Festival offers two triumphant tragedies
- Woyzeck in Winter, Black Box, Galway
- Crestfall, Mick Lally Theatre, Galway
The private soldier Woyzeck is shaving his captain; the captain, pugnacious and patronising, is expounding on the nature of and requirement for virtue. And the soldier, not yet cowed, but teetering on the edge of insanity, replies: "You must be warm to be virtuous, sir." But Woyzeck is not warm, and privation has skewed his sense of morality into a frenzy of savage emotional survival.
The poor do not inherit the earth, and Woyzeck knows it. Just as free thinking is inextricably linked to having a full stomach, and authority figures have always encouraged the meek to remain in subjection by keeping them hungry, desperation drives the disempowered to mindless brutality.
Woyzeck's breaking point comes when his beautiful lover betrays him with the bombastic drum-major who so easily entices her with the gift of a tawdry piece of jewellery. Woyzeck can't even afford that: he cannot even feed her and their child adequately. His solution is as bloody as it seems necessary to him: he takes her out and slashes her throat. The ghastliness of the morality tale would be profound delivered in dialogue. But given life within Schubert's sublime Winterreise song cycle, with modern-day lyrics by Stephen Clark drawn from Wilhelm Muller's originals, in themselves drawn from George Buchner's play Woyzeck... itself written shortly before the author's death at the age of 23... Woyzeck in Winter is more akin to opera than play, and all the better for it. Its grandiose melodrama is sweepingly harnessed and adapted into a searing whole by director Conall Morrison, who makes its horror as seemingly mundane as it is tragic.

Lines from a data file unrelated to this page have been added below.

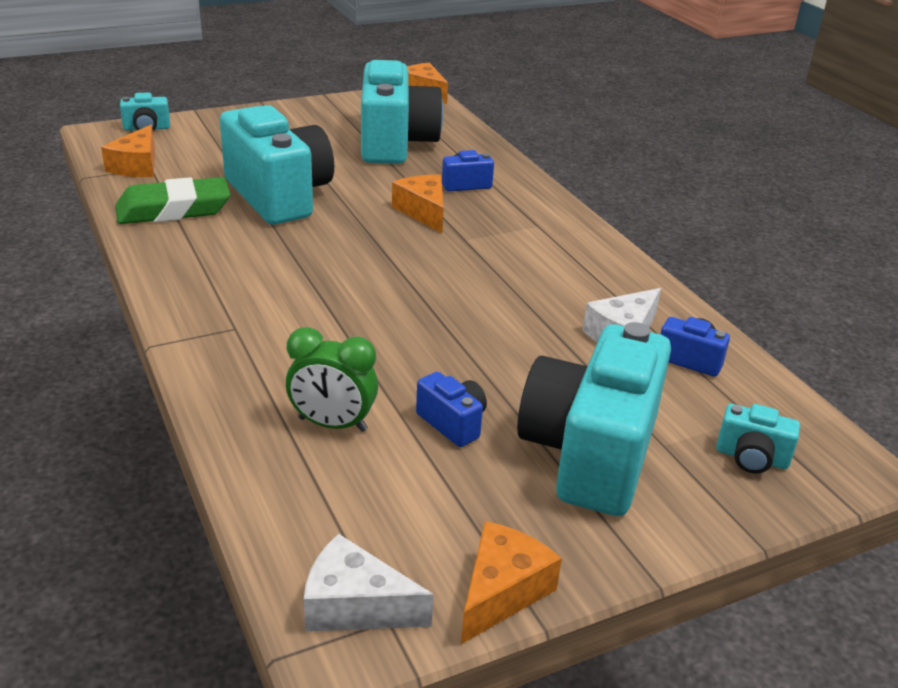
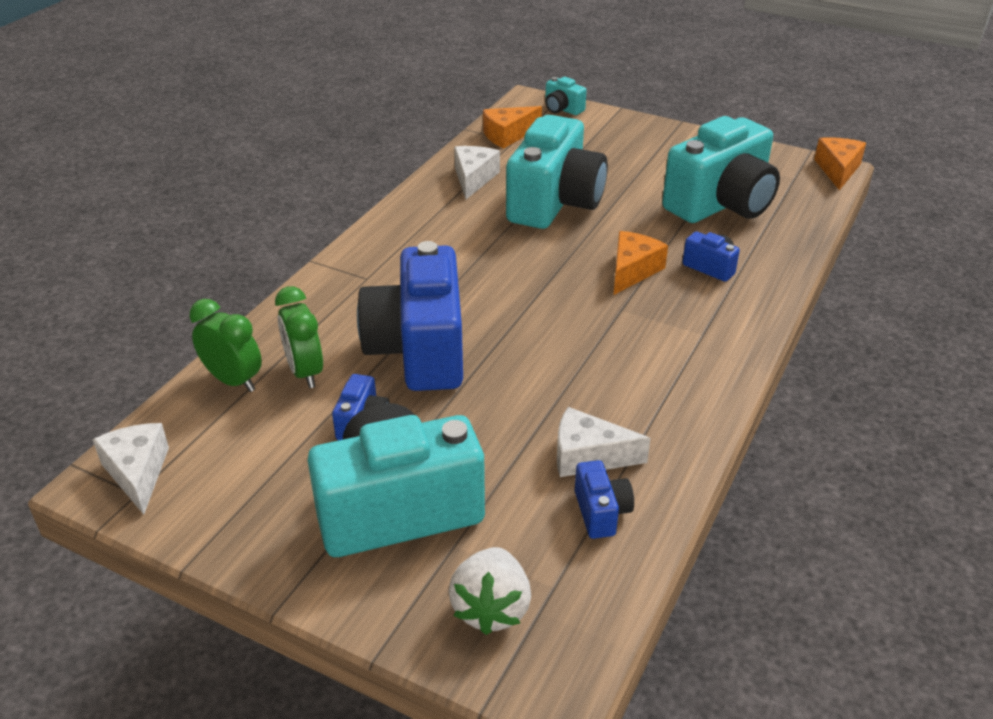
camera: 55 degrees right, 5 degrees up
green eraser [115,177,231,224] -> white cheese [454,146,500,199]
orange cheese [461,521,562,644] -> none
turquoise camera [716,404,800,474] -> white strawberry [448,547,531,635]
none -> green clock [189,299,262,392]
none -> blue camera [357,241,463,391]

In premiering it as a Festival production in co-operation with Landmark, Galway International Arts Festival has assured an immediate international audience, and it is already due to transfer to the Barbican in September and to the Dublin Theatre Festival in October.
Patrick O'Kane seems born to play the tortured Woyzeck, his spectacular singing voice combining with the equally spectacular acting talent displayed by Camille O'Sullivan as the treacherous, doomed Marie. With the two leads working as crossover artists, it is a dazzling achievement, and Stephen Brennan and Barry McGovern as the captain and the doctor who exploits Woyzeck's misery are equally vocally impressive.
Rosaleen Linehan plays the Hurdy-Gurdy Man who "conducts" the tragedy with a surly fervour, and with Conor Linehan expressively at the piano, there is also faultless support from Susannah De Wrixon, Rory Nolan, Shane O'Reilly and Peter Coonan. There is a final star: Jamie Vartan's set of a towering mountain of battered and broken pianos is nothing less than inspired.
IT'S nearly 15 years since Garry Hynes directed the first production of Mark O'Rowe's Crestfall at the Gate in Dublin. Now her own company, Druid, has revived the piece, with the directorial reins handed over to Annabelle Comyn at the Mick Lally Theatre for the GIAF. (It will transfer to the Peacock stage in Dublin.) And Comyn's vision of the dystopian world of violence is as terrifying as it is absorbing.
Clint Eastwood painted an entire town red in a movie depiction of hell and vengeance. Comyn and her designer Aedin Cosgrove have done the same thing. A bare flame-red stage, lit into slats that sometimes suggest prison bars, sometimes voyeuristic window blinds, encompasses three barefoot women in coarse cotton smocks: mental patients or prisoners? They are both in O'Rowe's world, their society dead to decency, their world a thing of violence, hatred and vengeance. But they could have loved, O'Rowe suggests...in another time, another place.
Olive (Kate Stanley Brennan) is a prostitute, inured to her trade, but "exempt" from duty because her pimp is her lover and they have a baby son. But the baby has been sired by a customer who is married to Alison (Siobhan Cullen). And Alison, longing for a normality other than violence, is forced to witness her young son dragged into an act of unspeakable cruelty to prove his "manhood"; she knows then that she lives in a world beyond redemption. Meanwhile. Tilly, battered and ill, not even recovered from a botched illegal abortion, is told to get on with the game whatever depraved demands her clients make.
And Tilly (Amy McElhatton) in this version too young to have been forced to witness what she has witnessed, is the catalyst. Not schooled enough in endurance, she breaks, and all three women go down in a hideous denouement. No hope is offered in the midst of the blood and the body parts; only the shadow of despair survives.
Brennan is undoubtedly (devastatingly) dominant in the cast, but Cullen and McElhatton deliver themselves creditably as well.
There is nothing nice about this production: Comyn is unswerving in a monstrous depiction of a world without salvation. But it makes for terrific theatre.
Woyzeck in Winter is more akin to opera than play, and all the better for it.